Lion Phillip S- REIT ETF is also one of the top Singapore ETFs and is one of the most well-liked funds on the market today. The fund concentrates on some of Singapore’s highest-yielding REITs.

For instance, it overcame the COVID-19 pandemic’s negative effects and attained a high dividend yield of 6%.

The Lion Phillip S-REIT ETF Fund, one of the top Singapore ETFs, is distinctive in allowing investors to purchase appealing S-REITs. As a result, you as an investor may profit from a well-balanced SREIT portfolio mix and generate significant dividends.

The Morningstar Singapore REIT Yield Focus Index, which measures the performance of Singapore’s top businesses, is what the fund follows.

Leading provider of investment analysis, MorningStar is well known for its expertise in fondos de inversión and ETFs.

With this ETF, you may invest and earn value from Singapore’s top 25 performing REITS.

The expenditure ratio for REITs is greater than average at 0.54%, yet they nonetheless provide substantial returns quickly.

13. PHLP AP DIV REIT (SGX: BYJ)

The PHLP AP DIV REIT ETF, one of the top Singapore ETFs, tracks an index that encompasses more than 70% of all REITs in Asia Pacific (apart from Japan) and offers the possibility to receive dividends from the top real estate companies in the area.

To better achieve its goal of offering relatively high income and moderate capital growth, the fund’s underlying assets include positions in 30 of Asia Pacific’s highest dividend-paying REITs.

Travel and leisure pursuits are anticipated to rebound, despite the pandemic’s negative effects on retail and hospitality. This fund may explode once they do.

14. ABF Singapore Bond Index Fund (SGX: A35)

Investors who are risk averse and seek to avoid the harsh reality of a stock market crash find bonds to be appealing.

A well-known fixed-income vehicle that protects investors from investment risk is the ABF Singapore Index Fund.

You may invest in high-quality government-linked bonds with the ABF Singapore Fondo indexado, including Temasek Holdings Bond and Singapore Savings Bond.

Due to its strong connection to government bonds, the fund has demonstrated its ability to hold up well in erratic market circumstances. As a result, it is a fantastic diversifier that reduces the volatility of the equities market.

This ETF, which is one of the top Singapore ETFs, provides a cluster purchase on a number of bonds issued by highly reliable organizations, including governmental organizations like HDB and LTA.

Although the returns are not quite as high as those on REIT bonds, you are certain to get the bond coupons.

The cost ratio of the fund is 0.25%, which guarantees investors better and larger returns on the composition of their portfolios.

Since its inception, the fund has generated an average return of around 2.8%.

15. IS ASIA BOND S$D (SGX: QL2)

The IS ASIA BOND ETF, which tracks the JP Morgan Asia Credit Index, holds securities from a number of governments, quasi-governments, and corporations throughout Asia (apart from Japan).

This fund, whose base assets are bonds, might assist balance portfolios that have an excessive exposure to equities.

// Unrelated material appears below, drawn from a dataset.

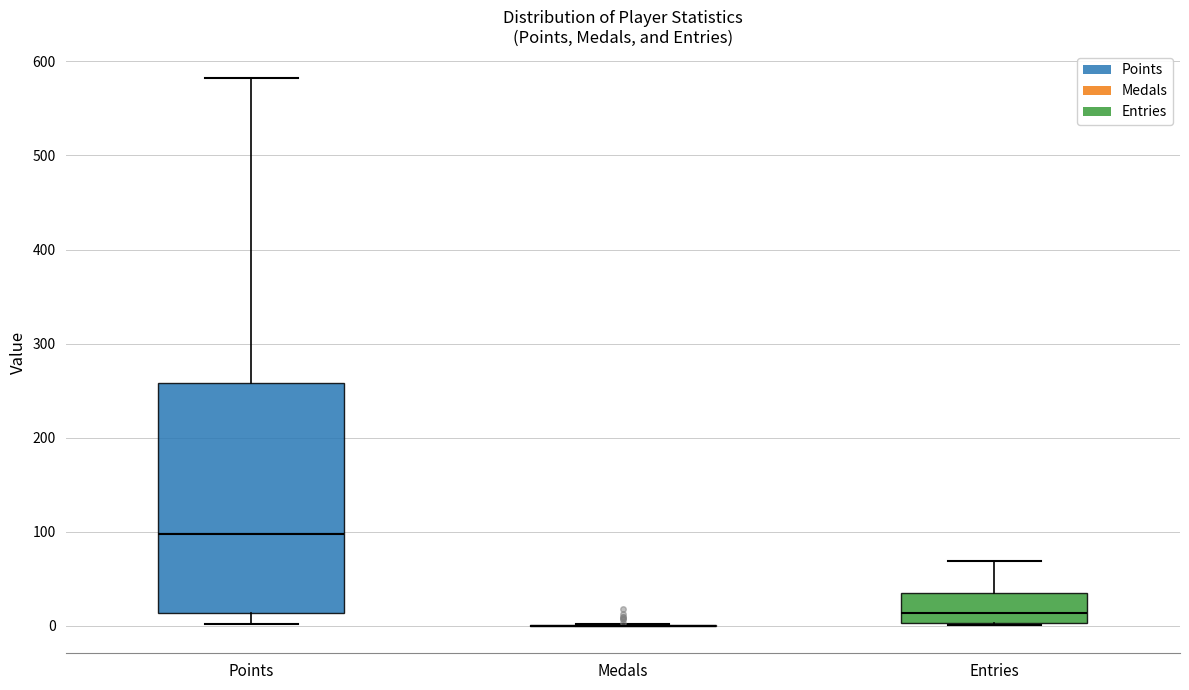

Reading left to right, transcribe this box plot: for each box, give where its median line is, the range the box spans, and where its two whiskers end, as read against the y-axis. The values are not printed on the chart, so give them approximately, as read against the axis.

Points: median 100, box 10 to 260, whiskers 0 to 580
Medals: box collapsed to a line at 0, whiskers 0 to 0
Entries: median 10, box 0 to 40, whiskers 0 to 70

Please keep in mind that the goal of this fund is continuous passive income rather than capital gains, so make your plans appropriately.

16. PRINCIPAL ASEAN40 (SGX: QS0)

Initially known as CIMB FTSE ASEAN 40, PRINCIPAL ASEAN40 debuted on the stock market on September 21, 2006.

Offering assets that mimic the FTSE/ASEAN 40 Index’s performance is the fund’s main goal. The top ASEAN businesses are also tracked by it.

The fund initially operated in Tailandia, Indonesia, Malaysia, Singapore, and the Philippines. The quantity has now gone increased.

Because of its extensive global distribution, this ETF has a reputation for diversity.

Reflexiones finales

The best option for Singaporean investors seeking a balanced approach to expenses and risk return is to use ETFs to obtain exposure to the local or global markets.

One of the keys to successful investing is to support the appropriate trends, and top Singapore ETFs are difficult to ignore.

The first step in investing is picking a competent broker because there are operational and market risks to take into account.

While investors have little control over market pricing, they do have total control over the broker they choose, and choosing the right broker is crucial to improving your chances.